In some ways, she's right. Despite being a purple state, Republicans have held 10 of North Carolina's 13 congressional seats since a GOP-controlled redistricting prior to the 2012 election. But again, that merely describes an effect of gerrymandering and not the thing itself.

By arguing that specific plaintiffs, like Fox, have had their political voices silenced by tilted congressional districts, reformers hope to give Roberts what he implicitly requested last year: specific cases of disenfranchisement.

Unfortunately, while trying to follow the roadmap outlined in his opinion, the League of Women Voters seems to have gotten a bit lost.

On its face, Fox's argument is unconvincing. Even if it could be proven that gerrymandering was uniquely to blame for the loss of her activist mojo, wouldn't any other activist on the losing side of an election have a similar claim? Any Republican in Philadelphia or Washington, D.C., knows the sting of irrelevant political work, but that doesn't mean the Supreme Court should step in.

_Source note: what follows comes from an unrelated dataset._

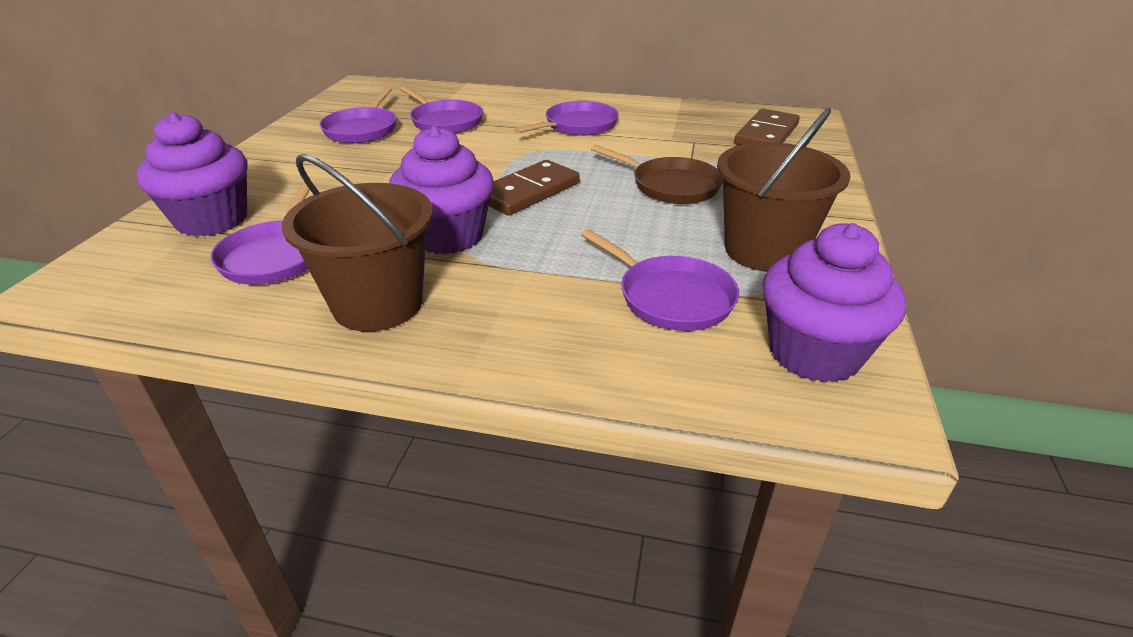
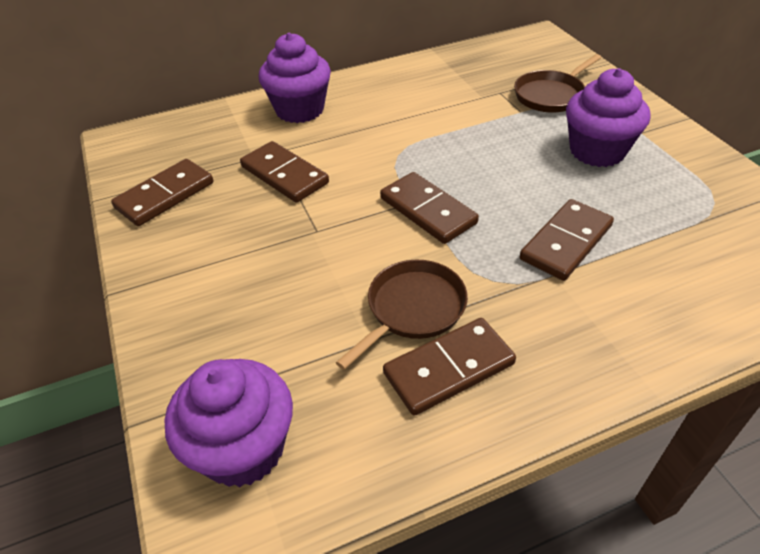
brown bucket: 2 -> 0
brown domino: 2 -> 5
brown pan: 1 -> 2
purple pan: 5 -> 0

This latest effort to get a high court ruling on gerrymandering would appear to move the debate further from objective, quantifiable judgments. Indeed, Fox's argument seems better suited to the arena of politics, not law. She should make her case to state policy makers, who ultimately control redistricting. States can and should reform district boundaries, either by setting new state-specific rules or by offloading the process to commissions that involve the public, as some states have done with mixed success.